Seek the Lord and live, or he will sweep through the tribes of Joseph like a fire; it will devour them, and Bethel will have no one to quench it. There are those who turn justice into bitterness and cast righteousness to the ground. There are those who hate the one who upholds justice in court and detest the one who tells the truth. You levy a straw tax on the poor and impose a tax on their grain. Therefore, though you have built stone mansions, you will not live in them; though you have planted lush vineyards, you will not drink their wine. For I know how many are your offenses and how great your sins. There are those who oppress the innocent and take bribes and deprive the poor of justice in the courts. Therefore the prudent keep quiet in such times, for the times are evil. Seek good, not evil, that you may live. Then the Lord God Almighty will be with you, just as you say he is. Hate evil, love good; maintain justice in the courts. Perhaps the Lord God Almighty will have mercy on the remnant of Joseph.

By: The Rev. Lee Nelson

Many, many times in Sacred Scripture, that which is in accord with the purposes of God is simply called “life.” Here, the Prophet Amos describes this life as one which seeks goodness and not evil, and which exists in the very presence of God.

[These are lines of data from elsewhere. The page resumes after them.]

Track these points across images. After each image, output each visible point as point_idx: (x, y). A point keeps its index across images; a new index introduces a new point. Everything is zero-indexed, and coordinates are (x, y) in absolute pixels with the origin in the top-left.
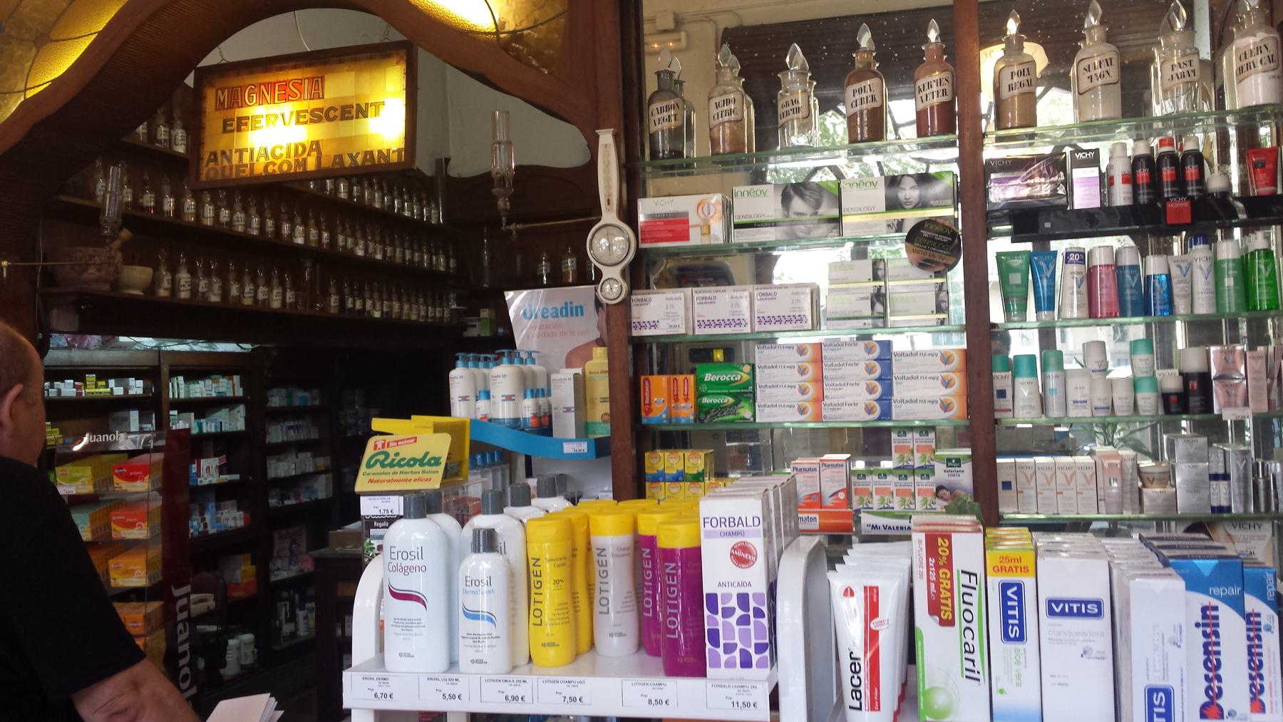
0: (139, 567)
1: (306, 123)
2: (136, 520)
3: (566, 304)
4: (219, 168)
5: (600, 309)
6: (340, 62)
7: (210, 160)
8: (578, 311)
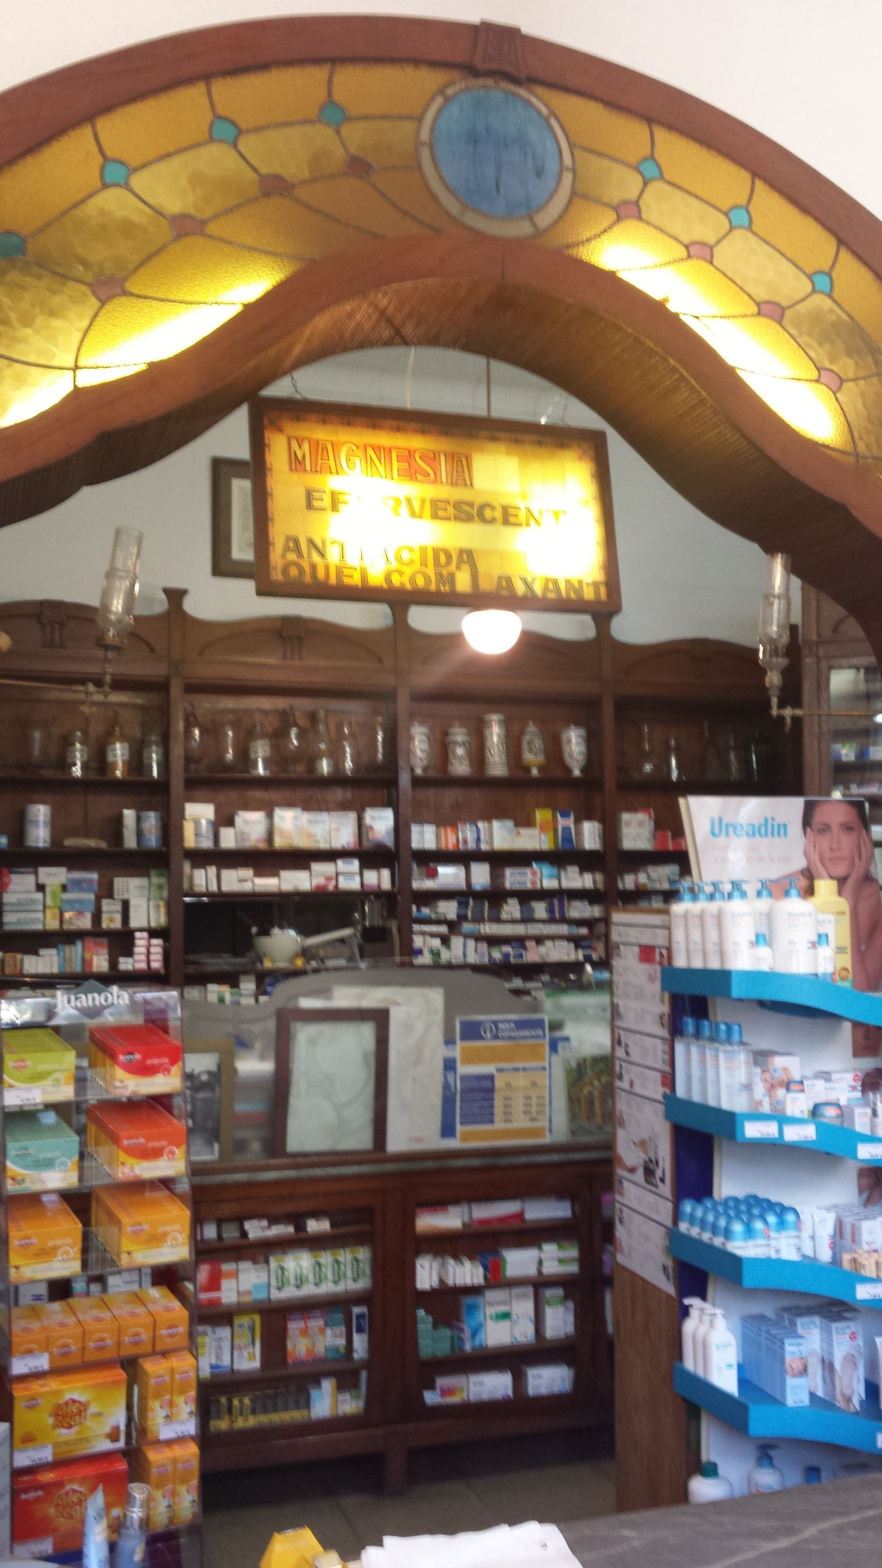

In the Garden of Eden, God placed a tree of goodness called the Tree of Life. He breathed the “breath of life” into Adam and Eve. Later, in the New Testament, John the Evangelist says of Jesus: “In him was life; and the life was the light of men.” (John 1:4) The Creeds testify to the truth that “by Him all things were made.” The life which you and I live is, in fact, mediated to us by the continual work of the Son of God, who came that we “may have life and have it abundantly.” (John 10:10)

For we who would have abundant life, it falls to us to hold human life as utterly sacred from conception to natural death. We are to see all of life as a gift of God and as an arena for goodness. It further means that any attack upon life is an offense to God, a great injustice. Amos watched as injustice was committed in the very entrance of the city, and he received the word of the Lord: “Hate evil and love good, and establish justice in the gate.” Who knows what kind of injustice was practiced there, but we know what injustice is practiced in our day. We know that human babies are regularly dismantled and killed within their mothers’ wombs. 1.3 million human lives are squelched every year in the United States alone, and like Amos, we cannot be silent. The call must be made to the Church to be vocal about life. First, to vocal in prayer to God in intercession for our abortive and unjust culture. Second, to be vocal as a voice for those who have no voice to speak for them, to speak the truth and to call our culture to repentance.